## What needs to be done
Can you lay out the stretch of records from the start through the line containing "text_box In Addition [60, 723, 736, 781]" as a two-column CSV with the headers instruction and response, one row per record? Put each record's text and its answer in one quoted field apiece, with line breaks turned into spaces.

## Data shown
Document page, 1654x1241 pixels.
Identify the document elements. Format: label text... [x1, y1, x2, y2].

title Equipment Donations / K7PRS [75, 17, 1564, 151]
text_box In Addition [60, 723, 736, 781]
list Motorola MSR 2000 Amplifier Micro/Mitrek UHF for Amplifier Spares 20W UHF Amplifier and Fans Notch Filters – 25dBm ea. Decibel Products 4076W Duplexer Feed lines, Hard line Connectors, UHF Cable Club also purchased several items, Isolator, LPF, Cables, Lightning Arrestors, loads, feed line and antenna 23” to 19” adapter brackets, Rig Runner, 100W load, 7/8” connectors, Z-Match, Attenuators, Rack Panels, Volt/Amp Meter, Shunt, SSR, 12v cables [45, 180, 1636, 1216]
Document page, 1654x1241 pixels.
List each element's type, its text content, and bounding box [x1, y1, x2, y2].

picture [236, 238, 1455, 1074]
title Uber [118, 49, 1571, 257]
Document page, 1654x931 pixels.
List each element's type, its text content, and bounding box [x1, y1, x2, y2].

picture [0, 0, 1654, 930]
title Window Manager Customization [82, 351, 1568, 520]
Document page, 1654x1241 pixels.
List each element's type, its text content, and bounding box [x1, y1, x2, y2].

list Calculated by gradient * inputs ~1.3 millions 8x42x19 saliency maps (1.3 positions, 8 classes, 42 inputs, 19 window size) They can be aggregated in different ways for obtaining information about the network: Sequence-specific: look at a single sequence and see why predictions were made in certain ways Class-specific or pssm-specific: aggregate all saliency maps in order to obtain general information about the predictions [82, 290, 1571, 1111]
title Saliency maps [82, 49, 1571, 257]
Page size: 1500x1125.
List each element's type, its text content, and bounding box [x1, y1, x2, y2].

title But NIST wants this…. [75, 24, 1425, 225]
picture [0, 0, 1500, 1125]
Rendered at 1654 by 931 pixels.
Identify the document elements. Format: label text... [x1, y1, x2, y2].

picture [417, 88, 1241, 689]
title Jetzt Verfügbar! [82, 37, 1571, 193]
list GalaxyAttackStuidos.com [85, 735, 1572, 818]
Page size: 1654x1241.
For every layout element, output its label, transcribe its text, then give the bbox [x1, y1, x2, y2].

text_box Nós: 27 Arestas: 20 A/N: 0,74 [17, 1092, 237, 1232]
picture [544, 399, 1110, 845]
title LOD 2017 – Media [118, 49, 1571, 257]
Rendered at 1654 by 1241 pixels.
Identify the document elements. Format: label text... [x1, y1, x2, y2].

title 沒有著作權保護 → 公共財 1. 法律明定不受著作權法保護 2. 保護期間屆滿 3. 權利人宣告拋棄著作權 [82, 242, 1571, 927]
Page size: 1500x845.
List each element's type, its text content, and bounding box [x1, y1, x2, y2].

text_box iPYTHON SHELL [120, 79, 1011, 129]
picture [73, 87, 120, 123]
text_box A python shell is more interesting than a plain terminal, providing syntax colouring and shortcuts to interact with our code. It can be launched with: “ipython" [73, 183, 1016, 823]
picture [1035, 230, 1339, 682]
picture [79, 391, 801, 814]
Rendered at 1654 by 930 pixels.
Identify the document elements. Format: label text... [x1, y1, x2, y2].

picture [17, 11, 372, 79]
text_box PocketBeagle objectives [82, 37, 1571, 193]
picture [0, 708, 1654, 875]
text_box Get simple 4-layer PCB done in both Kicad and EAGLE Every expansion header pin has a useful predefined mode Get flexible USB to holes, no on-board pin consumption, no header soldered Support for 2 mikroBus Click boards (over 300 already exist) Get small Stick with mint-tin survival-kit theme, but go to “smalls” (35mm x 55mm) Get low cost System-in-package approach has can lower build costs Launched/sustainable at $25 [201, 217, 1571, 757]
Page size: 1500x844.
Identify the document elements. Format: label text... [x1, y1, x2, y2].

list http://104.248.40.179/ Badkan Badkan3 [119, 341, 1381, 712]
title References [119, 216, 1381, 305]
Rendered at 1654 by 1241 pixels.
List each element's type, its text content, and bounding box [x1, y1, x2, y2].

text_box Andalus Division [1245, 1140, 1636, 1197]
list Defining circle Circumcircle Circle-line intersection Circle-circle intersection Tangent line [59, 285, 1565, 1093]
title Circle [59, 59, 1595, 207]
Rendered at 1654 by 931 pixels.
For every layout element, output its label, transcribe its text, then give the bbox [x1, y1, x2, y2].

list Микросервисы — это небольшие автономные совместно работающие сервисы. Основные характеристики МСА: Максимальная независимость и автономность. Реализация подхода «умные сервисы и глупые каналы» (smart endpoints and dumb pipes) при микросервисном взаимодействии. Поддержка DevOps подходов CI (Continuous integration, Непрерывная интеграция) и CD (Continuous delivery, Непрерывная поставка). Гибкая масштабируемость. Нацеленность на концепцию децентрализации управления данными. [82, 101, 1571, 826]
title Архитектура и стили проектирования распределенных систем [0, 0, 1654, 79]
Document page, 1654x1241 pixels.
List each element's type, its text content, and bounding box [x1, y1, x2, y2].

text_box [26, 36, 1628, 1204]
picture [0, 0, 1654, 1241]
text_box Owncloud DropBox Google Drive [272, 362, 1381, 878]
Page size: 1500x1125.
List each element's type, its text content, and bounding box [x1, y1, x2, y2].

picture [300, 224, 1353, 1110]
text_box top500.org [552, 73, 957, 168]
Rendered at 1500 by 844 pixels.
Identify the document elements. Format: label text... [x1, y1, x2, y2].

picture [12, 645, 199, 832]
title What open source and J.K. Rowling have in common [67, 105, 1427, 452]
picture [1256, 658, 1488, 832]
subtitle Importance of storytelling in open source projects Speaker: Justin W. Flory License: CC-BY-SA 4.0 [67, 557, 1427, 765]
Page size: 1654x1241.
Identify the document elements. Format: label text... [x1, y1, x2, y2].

## Response for this exercise
instruction,response
"Document page, 1654x1241 pixels. Identify the document elements. Format: label text... [x1, y1, x2, y2].","title Equipment Donations / K7PRS [75, 17, 1564, 151] text_box In Addition [60, 723, 736, 781]"